Thank you Funhouse for Saturday Science Nights!

I have a GIANT thank you to say to Jim Bredouw, the man who conceived of the Funhouse and made it a reality, and Ryan Carpenter, the new Funhouse Executive Director. They just finished hosting Saturday Science Nights at the Funhouse for the past 6 weeks, where kids of all ages were invited to come and watch the series Cosmos: Possible Worlds by Neil deGrasse Tyson.

Jim and Ryan, you just did a really kind thing for the science-y kids here. You made a place for them to go on Saturday nights that elevated the talk of their evening to the level they are craving. You made a comfortable new place for them outside of their usual, daily environments of home, school, town, and movie theater. You treated them like honored guests, serving them abundant pizza, chips, soda, cookies, fancy brownies, and even offered to make us parents coffee drinks. Then this past Saturday, you gave such generous gift certificates for those who attended all six Saturdays, and entered them all in a raffle for a telescope! Treat children like that, and you will forever be held dear in their parents’ hearts! Thank you so much for your time in planning this, buying the food, sometimes even hand-making the pizza, being there with the kids, cleaning up, and starting again each following Saturday. Thank you for caring about making more outlets for enjoyable learning in our kids’ lives.

I also have a personal fondness for this because of important memories that were part of my personal foundation as a young kid and my psychological landscape as a human being. Cosmos: A Personal Voyage by Carl Sagan originally aired in 1980, when I was 6 years old. I’ll never forget it. Even though my memories from back then are dark and faded, Cosmos is a deeply familiar, colorful, thought-and-curiosity-provoking memory from those years. Televisions were big boxes with chunky channel changers, and I only remember channels 4, 5, 7, 8 (NBC, ABC, CBS, and PBS), and maybe one or two others on our round dial that showed numbers from 2 to about 13. When you turned the dial in a circular motion on the front of the TV (remote controls were a far-away dream), which made a significant “shunk” sound, you would pass the numbered channels that only showed static in order to get to the ones that had programs. And the news and programs stopped around 11 PM or midnight, with static again until the morning.

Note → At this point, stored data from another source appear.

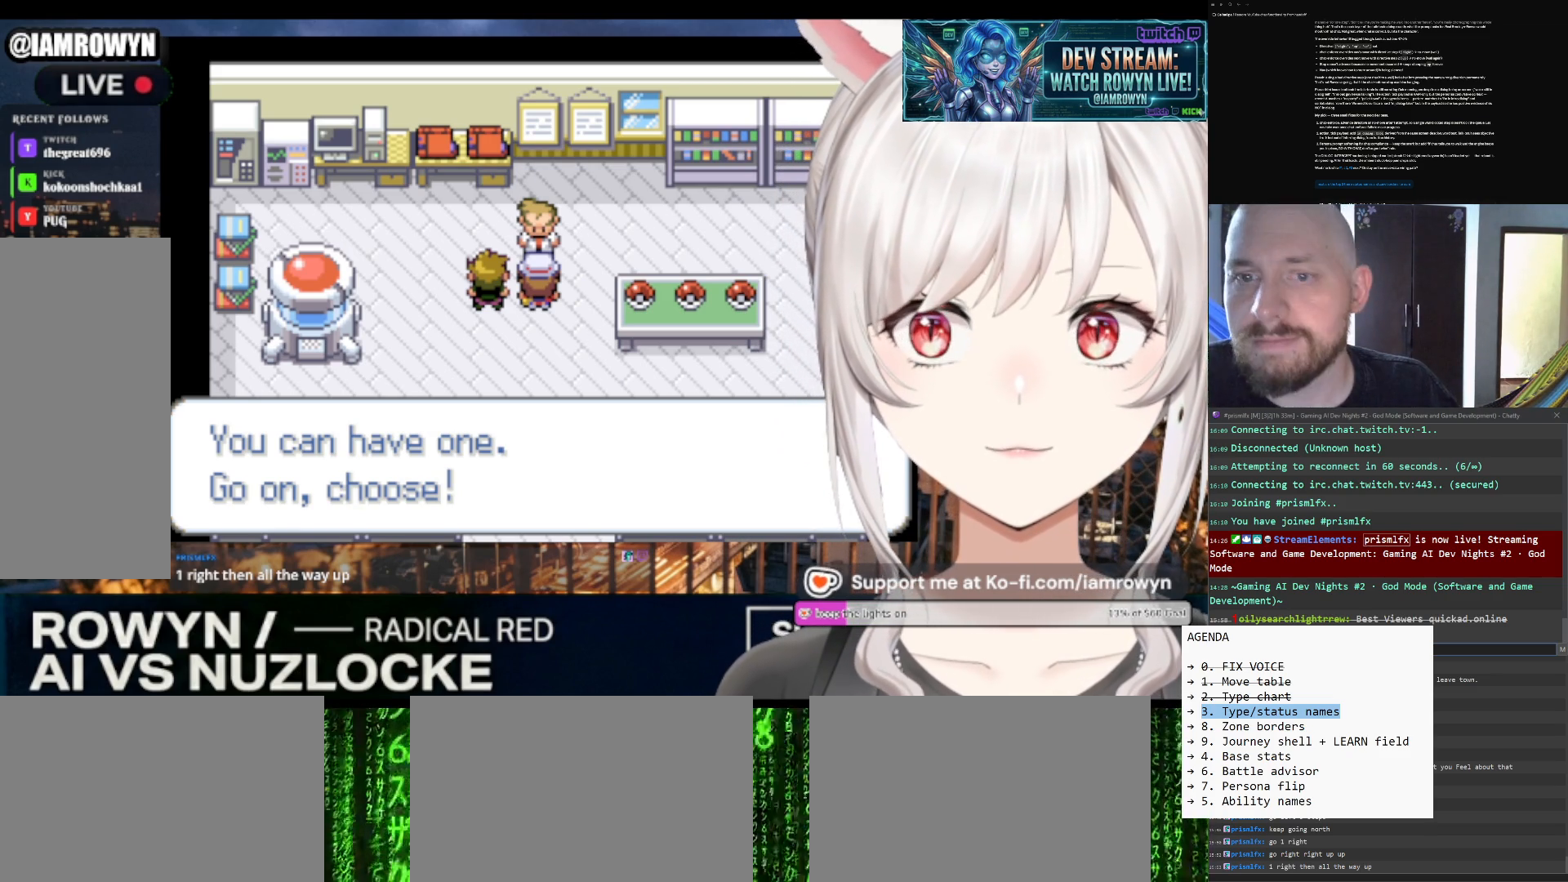
{"buttons": ["DPAD_RIGHT"], "events": []}
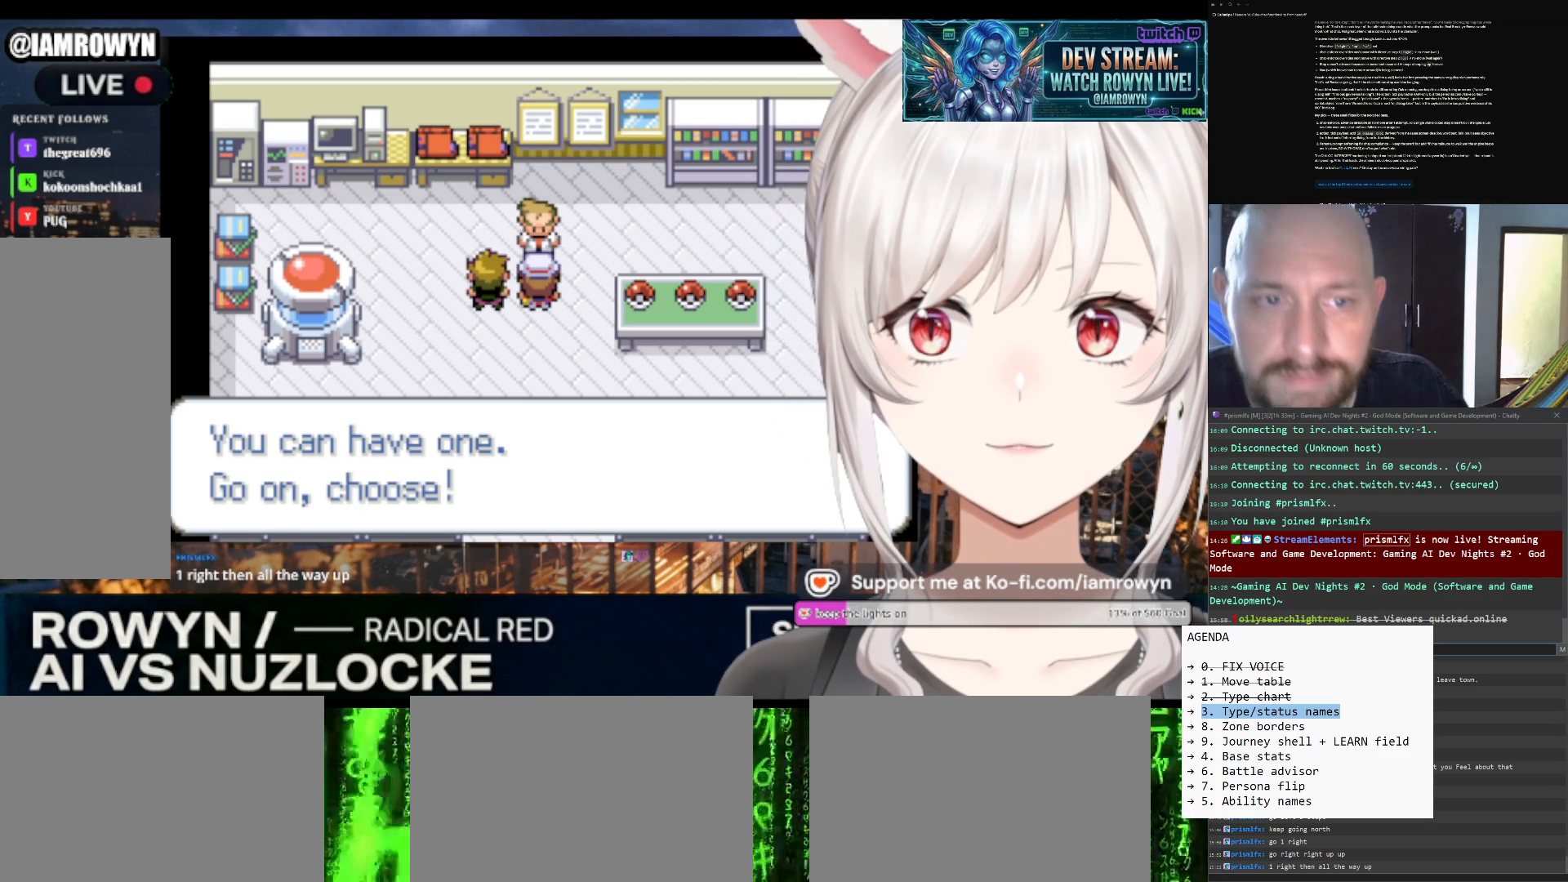
{"buttons": ["DPAD_RIGHT"], "events": []}
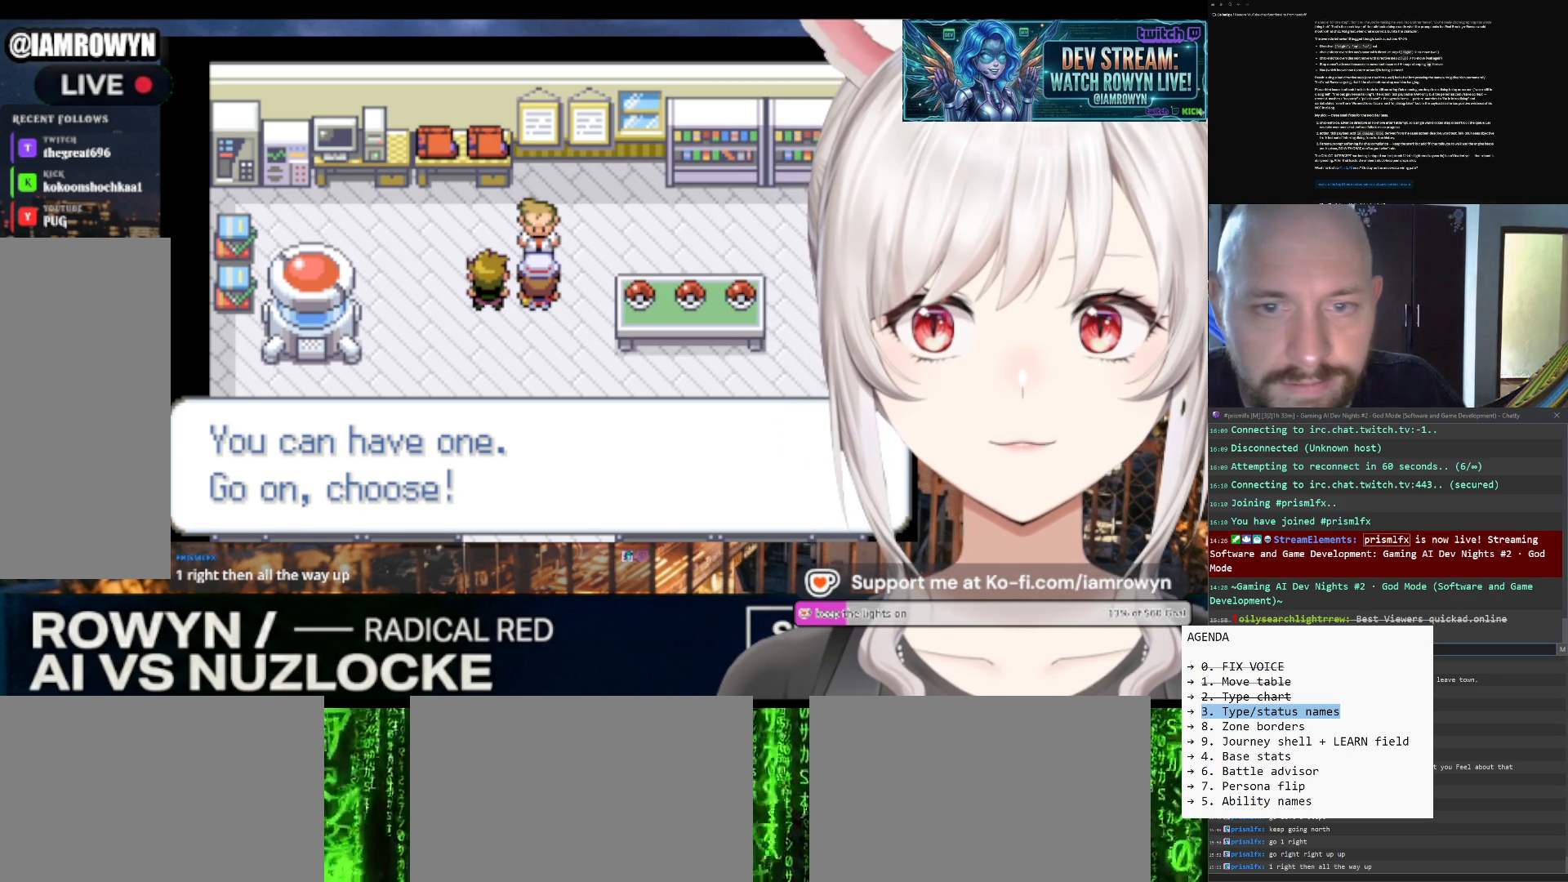
{"buttons": ["DPAD_RIGHT"], "events": []}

A typical TV from when I was about 6 years old

When there was a good program, it was a big deal. Cosmos was probably the biggest deal in our family’s TV-watching life, vastly elevating the intellectual level of viewing beyond Gilligan’s Island, Love Boat, Hee Haw, Solid Gold, Three’s Company, and the like. The only other memorable intellectual show that stands out clearly in my mind was 60 Minutes.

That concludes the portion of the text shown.